Someday, when she is old enough to understand, I will tell her about this moment
.

He was sent to find his father, but it is his father who finds him. Led here by the captain who saw the boy fall, the Count at first does not recognize his son. Ludwig is stretched out on the grass, hat missing, his head propped against the wheel of a
smouldering gun carriage. His hands are resting loosely, palms upward, in his lap. This is how beggars slump against walls. Ludwig’s head lolls to one side and his jaw hangs like an old man’s, as if in a single morning he has aged thirty years.

The Count dismounts and kneels beside his son. Ludwig’s eyes are closed, his face chalk-white. He sighs like a gently roused sleeper about to awaken.

The Count turns to the captain.

What happened?

The man sputters. He does not know. He saw the boy fall from his horse, he rushed over and carried him to the gun carriage. The Count searches his son’s uniform for traces of blood, gently opens the wings of his gold-embroidered coat. The white shirt beneath is spotless. At the Count’s touch, Ludwig opens his eyes.

Let’s go home, Father
, he says in the tone of a bored guest at a card party.

He draws in a long, drowsy breath, as though about to yawn. His head falls softly sideways against the axle of the carriage. The Count moves closer and looks into Ludwig’s eyes.

Peace to his soul
, the captain says, doffing his hat.

After a moment the Count draws his blood-crusted sabre and cuts the braided topknot, the Ostrov badge of warrior ancestry, from the head of his son. He rises shakily to his feet.

What killed him?
he asks the captain, who lifts his blackened hands helplessly and lets them drop.
He just fell from his horse?

Yes, Excellency. I saw him coming down the hill, then he slowed up and began searching this way and that, shading his eyes with his hand. Looking for you, I suppose. He was riding towards me when just like that he slid off the saddle and fell to the ground
.

When?

I had scarcely rushed to his side and carried him here when I saw you riding by, Excellency
.

The Count tucks the topknot into his belt. He gazes over the trampled ground, as if he might find the past few moments lying among the other litter of war.

Others are pausing now on their way back from the last expiring groans of the battle, to gawk, crane their necks, find out who has fallen here. There being a nobleman on hand, it must be somebody of importance. The Count glares around, his naked sabre held before him like an accusation, as if someone here knows the answer to this riddle and refuses to tell him. Young men do not just die.
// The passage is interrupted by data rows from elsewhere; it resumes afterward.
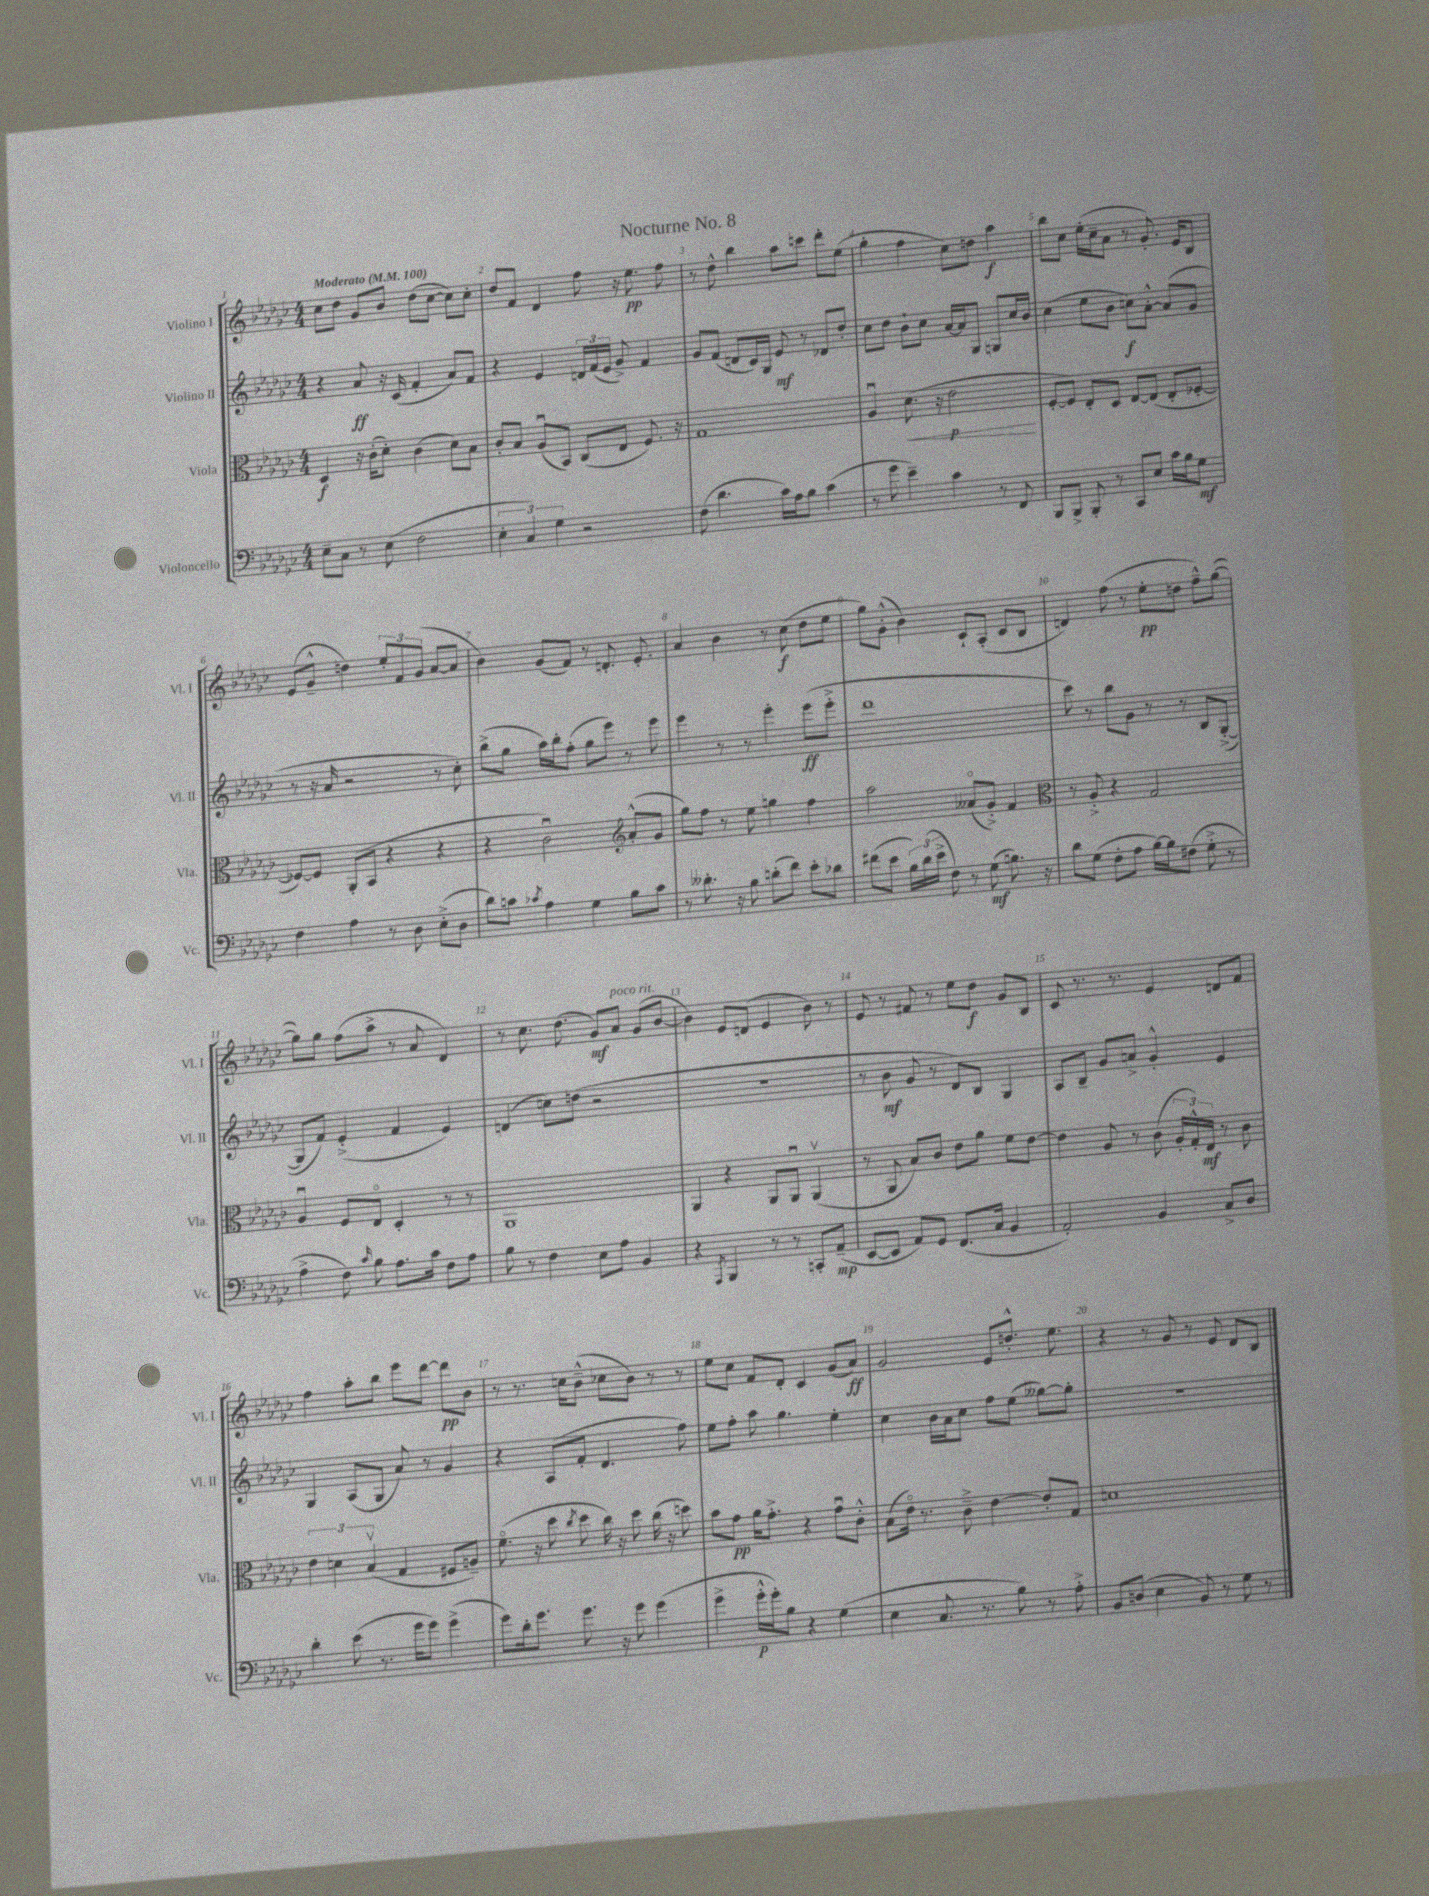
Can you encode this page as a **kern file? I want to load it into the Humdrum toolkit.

**kern	**dynam	**kern	**dynam	**kern	**dynam	**kern	**dynam
*part4	*part4	*part3	*part3	*part2	*part2	*part1	*part1
*staff4	*staff4	*staff3	*staff3	*staff2	*staff2	*staff1	*staff1
*I"Violoncello	*	*I"Viola	*	*I"Violino II	*	*I"Violino I	*
*I'Vc.	*	*I'Vla.	*	*I'Vl. II	*	*I'Vl. I	*
*clefF4	*	*clefC3	*	*clefG2	*	*clefG2	*
*k[b-e-a-d-g-c-]	*	*k[b-e-a-d-g-c-]	*	*k[b-e-a-d-g-c-]	*	*k[b-e-a-d-g-c-]	*
*M4/4	*	*M4/4	*	*M4/4	*	*M4/4	*
*MM100	*	*MM100	*	*MM100	*	*MM100	*
=1	=1	=1	=1	=1	=1	=1	=1
!	!	!	!	!	!	!LO:TX:a:B:t=Moderato	!
8E-~\L	.	4D-/	f	4r	.	8cc-\L	.
8C-\J	.	.	.	.	.	8dd-\J	.
8r	.	16r	.	8a-/	ff	8g-/L	.
.	.	(16c-'\KL	.	.	.	.	.
(8E-\	.	8d-'\J)	.	16r	.	8b-/J	.
.	.	.	.	(16c-/	.	.	.
2F\	.	(4c-\	.	4f'/	.	(8dd-\L	.
.	.	.	.	.	.	[8cc-\J	.
.	.	8d-\L)	.	8a-/L)	.	8cc-\L])	.
.	.	8B-\J	.	8f/J	.	8cc-'\J	.
=2	=2	=2	=2	=2	=2	=2	=2
6E-'\	.	8c-'/L	.	4r	.	8dd-/L	.
.	.	8B-/J	.	.	.	8f/J	.
6C-/)	.	.	.	.	.	.	.
.	.	(8A-u/L	.	4e-/	.	4d-/	.
6G-\	.	.	.	.	.	.	.
.	.	8BB-/J)	.	.	.	.	.
2r	.	(8C-/L	.	24dn/LL	.	8ff\	.
.	.	.	.	(24f/	.	.	.
.	.	.	.	24e-/JJ	.	.	.
.	.	8E-/J	.	8g-^/)	.	16r	.
.	.	.	.	.	.	8.ee-\	pp
.	.	8.F/)	.	4f/	.	.	.
.	.	.	.	.	.	8ff\	.
.	.	16r	.	.	.	.	.
=3	=3	=3	=3	=3	=3	=3	=3
(8F\	.	1G-	.	8g-/L	.	8r	.
4.d-\	.	.	.	(8f/J	.	8dd-^^\	.
.	.	.	.	8dn/L	.	4bb-\	.
.	.	.	.	16c-/L)	.	.	.
.	.	.	.	16G-/JJ	.	.	.
16c-\LL)	.	.	.	8e-/	mf	8aa-\L	.
16A-\J	.	.	.	.	.	.	.
8B-\J	.	.	.	8r	.	8cccn\J	.
(4c-\	.	.	.	8d-X/L	.	8ddd-'\L	.
.	.	.	.	8dd-'/J	.	(8ee-\J	.
=4	=4	=4	=4	=4	=4	=4	=4
8r	.	4A-u/	.	8cc-\L	.	4gg-'\	.
8g-\	.	.	.	8dd-\J	.	.	.
!	!	!	!LO:HP:b	!	!	!	!
4e-~\)	.	(8.d-\	<	8b-`\L	.	4ff\	.
.	.	.	.	8cc-\J	.	.	.
.	.	16r	.	.	.	.	.
4c-\	.	2e-\	p	[16a-/LL	.	8cc-\L)	.
.	.	.	.	16a-/J]	.	.	.
.	.	.	.	8G-/J	.	8ddn\J	.
8r	.	.	.	8Gn/L	.	4aa-\	f
8FF/	.	.	.	16cc-/L	.	.	.
.	.	.	.	16b-/JJ	.	.	.
.	.	.	[	.	.	.	.
=5	=5	=5	=5	=5	=5	=5	=5
8BBB-/L	.	[8F'/L	.	(4cc-\	.	8bb-\L	.
8BBB-^/J	.	8F/J])	.	.	.	8cc-\J	.
8BBB-'/	.	8E-'/L	.	8ee-\L	.	(16ee-'\LL	.
.	.	.	.	.	.	16cc-~\J	.
8r	.	8D-/J	.	8b-\J	.	8a-\J	.
8CC-/L	.	[8E-/L	.	8ccn\L)	f	8r	.
8E-/J	.	(8E-/J]	.	[8a-'^^\J	.	8.g-'/)	.
16c-\LL	.	8E-'/L	.	(8a-/L]	.	.	.
16B-\J	.	.	.	.	.	16e-/KL	.
8G-\J	mf	[8F-X'/J	.	8g-/J	.	8B-/J	.
!!LO:LB:g=z
=6	=6	=6	=6	=6	=6	=6	=6
4F\	.	8F-X/L_)	.	8r	.	(8e-/L	.
.	.	8F-/J]	.	16r	.	8g-~^^/J	.
.	.	.	.	16a-/	.	.	.
4A-\	.	(8AA-'/L	.	2r	.	4ddn\)	.
.	.	8BB-/J	.	.	.	.	.
8r	.	4r	.	.	.	12ee-'/L	.
.	.	.	.	.	.	12f/	.
8D-\	.	.	.	.	.	.	.
.	.	.	.	.	.	(12g-/J	.
(8E-'^\L	.	4r	.	8r	.	[8a-/L	.
8D-\J	.	.	.	8cc-'\)	.	8a-/J]	.
=7	=7	=7	=7	=7	=7	=7	=7
8d-\L)	.	4r	.	(8bb-^\L	.	4b-\)	.
8cn\J	.	.	.	8gg-\J	.	.	.
8qc-X/	.	.	.	.	.	.	.
4A-\	.	2c-u\)	.	16aa-\LL)	.	(8g-/L	.
.	.	.	.	16bb-'\J	.	.	.
.	.	.	.	(8ff'\J	.	8f/J)	.
4G-\	.	.	.	8gg-\L	.	8r	.
.	.	.	.	8eee-\J)	.	8.dn'/	.
*	*	*clefG2	*	*	*	*	*
8B-\L	.	(8a-'^^/L	.	8r	.	.	.
.	.	.	.	.	.	8.e-'/	.
8c-\J	.	8g-/J	.	8eee-\	.	.	.
=8	=8	=8	=8	=8	=8	=8	=8
8r	.	8gg-\L)	.	4eee-\	.	4a-/	.
8.d--X'\	.	8ff\J	.	.	.	.	.
.	.	8r	.	8r	.	4b-\	.
16r	.	.	.	.	.	.	.
8B-\	.	8ee-\	.	8r	.	.	.
(8dn'\L	.	4ggn\	.	4eee-'\	.	8r	.
8f\J)	.	.	.	.	.	(8cc-\	f
8e-'\L	.	4ff\	.	(8eee-\L	ff	8dd-\L	.
8d-X\J	.	.	.	8eee-'^\J	.	8ee-\J	.
=9	=9	=9	=9	=9	=9	=9	=9
(8f#X\L	.	2aa-\	.	1ddd-	.	8gg-\L)	.
8e-\J	.	.	.	.	.	(8g-'^^\J	.
24B-\LL)	.	.	.	.	.	4b-\)	.
(24d-\	.	.	.	.	.	.	.
24e-^\JJ	.	.	.	.	.	.	.
8F\)	.	.	.	.	.	.	.
8r	.	(8a--X/L	.	.	.	8c-`/L	.
(8G-\	mf	8g-'^/J)	.	.	.	(8A-'/J	.
8.Bn\)	.	4f/	.	.	.	8c-/L	.
.	.	.	.	.	.	8B-/J	.
16r	.	.	.	.	.	.	.
=10	=10	=10	=10	=10	=10	=10	=10
*	*	*clefC3	*	*	*	*	*
8d-\L	.	8r	.	8ccc-\)	.	4dn/)	.
(8G-\J	.	8A-'^/	.	8r	.	.	.
8F'\L	.	4r	.	8bb-\L	.	(8ff\	.
8A-\J	.	.	.	8g-\J	.	8r	.
[16B-\LL)	.	2G-/	.	8r	.	8ee-'\L	pp
16B-\J]	.	.	.	.	.	.	.
(8F#X\J	.	.	.	8r	.	8ddn\J	.
8G-'^\	.	.	.	8B-/L	.	8ff~^^\L)	.
8r	.	.	.	([8G-'^/J	.	([8gg-\J	.
!!LO:LB:g=z
=11	=11	=11	=11	=11	=11	=11	=11
4A-^\	.	4A-u/	.	8G-/L]	.	8gg-\L])	.
.	.	.	.	8f/J)	.	8gg-\J	.
8F\)	.	8F/L	.	(4e-'^/	.	(8ff\L	.
16qqc-/	.	.	.	.	.	.	.
8B-\	.	8E-/J	.	.	.	8aa-^\J	.
8.A-\L	.	4D-'/	.	4f/	.	8r	.
.	.	.	.	.	.	8a-/	.
16c-\Jk	.	.	.	.	.	.	.
8F\L	.	8r	.	4e-/)	.	4d-/)	.
8A-\J	.	8r	.	.	.	.	.
=12	=12	=12	=12	=12	=12	=12	=12
8B-\	.	1AA-	.	(4dn/	.	8r	.
8r	.	.	.	.	.	8.cc-\	.
4F\	.	.	.	8ccn\L)	.	.	.
.	.	.	.	.	.	(8.dd-\	.
.	.	.	.	(8ddn\J	.	.	.
8E-\L	.	.	.	2r	.	8g-/L)	mf
!	!	!	!	!	!	!LO:TX:a:i:t=poco rit.	!
8A-\J	.	.	.	.	.	8a-/J	.
4BB-/	.	.	.	.	.	(8g-/L	.
.	.	.	.	.	.	[8b-/J	.
=13	=13	=13	=13	=13	=13	=13	=13
4r	.	4AA-/	.	1r	.	4b-\])	.
8qAAA-/	.	.	.	.	.	.	.
4BBB-/	.	4r	.	.	.	8e-/L	.
.	.	.	.	.	.	(8dn/J	.
8r	.	8AA-/L	.	.	.	4e-/	.
8r	.	8AA-u/J	.	.	.	.	.
8CCn'/L	.	(4AA-v/	.	.	.	8b-\)	.
(8AA-~/J	mp	.	.	.	.	8r	.
=14	=14	=14	=14	=14	=14	=14	=14
[8EE-/L	.	8r	.	8r	.	8e-/	.
8EE-/J]	.	8AA-/	.	8b-\	mf	8r	.
8AA-/L)	.	8B-/L)	.	8g-/	.	8f#X/	.
8GG-/J	.	8c-/J	.	8r	.	8r	.
(8.FF/L	.	8e-\L	.	8d-/L)	.	8ee-\L	.
.	.	8a-\J	.	8B-/J	.	8dd-\J	f
16C-/Jk	.	.	.	.	.	.	.
4BB-/	.	8f\L	.	4G-/	.	8g-/L	.
.	.	[8e-\J	.	.	.	8B-/J	.
=15	=15	=15	=15	=15	=15	=15	=15
2AA-'/)	.	4e-\]	.	8A-/L	.	8c-/	.
.	.	.	.	8B-~/J	.	8.r	.
.	.	8A-/	.	8g-/L	.	.	.
.	.	.	.	.	.	8.r	.
.	.	8r	.	8an^/J	.	.	.
4BB-/	.	(8c-\	.	4g-'^^/	.	4e-/	.
.	.	24A-'/LL	.	.	.	.	.
.	.	24G-'^^/)	.	.	.	.	.
.	.	24E-/JJ	mf	.	.	.	.
8C-^/L	.	8r	.	4e-/	.	8dn/L	.
8D-/J	.	8c-\	.	.	.	8f/J	.
!!LO:LB:g=z
=16	=16	=16	=16	=16	=16	=16	=16
4d-'\	.	6e-\	.	4G-/	.	4ff\	.
.	.	6dn\	.	.	.	.	.
(8e-\	.	.	.	(8A-/L	.	8aa-'\L	.
.	.	(6B-v/	.	.	.	.	.
8.r	.	.	.	8G-/J	.	8bb-\J	.
.	.	4G-/	.	8a-/)	.	8eee-\L	.
16g-\KL	.	.	.	.	.	.	.
8g-\J)	.	.	.	8r	.	[8ddd-\J	.
(4g-^\	.	8F#X/L	.	4g-/	.	8ddd-\L]	pp
.	.	8An~/J)	.	.	.	8b-\J	.
=17	=17	=17	=17	=17	=17	=17	=17
8g-\L)	.	(8.f\	.	4r	.	8r	.
16d-'\k	.	.	.	.	.	8.r	.
8.g-\J	.	16r	.	.	.	.	.
.	.	8dd-\	.	(8A-/L	.	.	.
.	.	.	.	.	.	16ccn\KL	.
.	.	8qcc-/	.	.	.	.	.
8.g-\	.	8dd-\	.	8f'/J	.	(8b-~^^\J	.
.	.	16cc-\)	.	4.d-/	.	8cc-X\L	.
16r	.	16r	.	.	.	.	.
8g-\	.	8dd-\	.	.	.	8b-\J)	.
(4g-\	.	(16cc-\	.	.	.	8r	.
.	.	16r	.	.	.	.	.
.	.	8ddn\)	.	8ff\)	.	8r	.
=18	=18	=18	=18	=18	=18	=18	=18
4g-^\	.	8b-\L	.	8ee-\L	.	8ee-\L	.
.	.	8g-\J	pp	8ff'\J	.	8cc-\J	.
16g-'^^\LL	p	16a-\KL	.	8aa-\	.	8f/L	.
16g-'\J)	.	8.g-'^\J	.	.	.	.	.
8B-\J	.	.	.	4.gg-\	.	8d-'/J	.
4r	.	4r	.	.	.	4c-/	.
(4G-\	.	8g-u\L	.	4ee-'\	.	(8g-/L	.
.	.	8c-'^^\J	.	.	.	8a-/J)	ff
=19	=19	=19	=19	=19	=19	=19	=19
4E-\	.	(8B-\L	.	4cc-\	.	2g-/	.
.	.	16e-\Jk)	.	.	.	.	.
.	.	8.r	.	.	.	.	.
8.C-/	.	.	.	16b-\LL	.	.	.
.	.	.	.	16a-\J	.	.	.
.	.	8c-~^\	.	8cc-\J	.	.	.
8.r	.	.	.	.	.	.	.
.	.	[4e-\	.	8ff\L	.	8e-/L	.
8B-\)	.	.	.	(8ee-\J	.	8.ddn'^^/J	.
8r	.	8e-'/L]	.	[8gg--X\L)	.	.	.
.	.	.	.	.	.	8.ee-\	.
8A-'^\	.	8G-/J	.	8gg--'\J]	.	.	.
=20	=20	=20	=20	=20	=20	=20	=20
8BB-/L	.	1dn	.	1r	.	4r	.
(8Dn/J	.	.	.	.	.	.	.
4E-\	.	.	.	.	.	8r	.
.	.	.	.	.	.	8g-/	.
8BB-/)	.	.	.	.	.	8r	.
8r	.	.	.	.	.	8e-/	.
8G-\	.	.	.	.	.	8d-/L	.
8r	.	.	.	.	.	8B-/J	.
==	==	==	==	==	==	==	==
*-	*-	*-	*-	*-	*-	*-	*-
Two officers on horseback canter past, pausing in their conversation to take in the scene with impassive faces. A grenadier follows soon after, leading another whose eyes are hidden by a dirty bandage, his outstretched hands shakily patting the air before him. In the distance three infantrymen have upended a gunpowder cask and are already playing cards.

The world will not stop.

The Count tosses his sabre to the earth. Tomorrow perhaps, or the next day, the Prince’s army will breach the walls and take its vengeance for the deaths of comrades, family, ancestors. He will not be among them. He will honour his son’s dying request and return home. He will mourn his wife. See his infant daughter. And devote himself at last to his long-abandoned dream.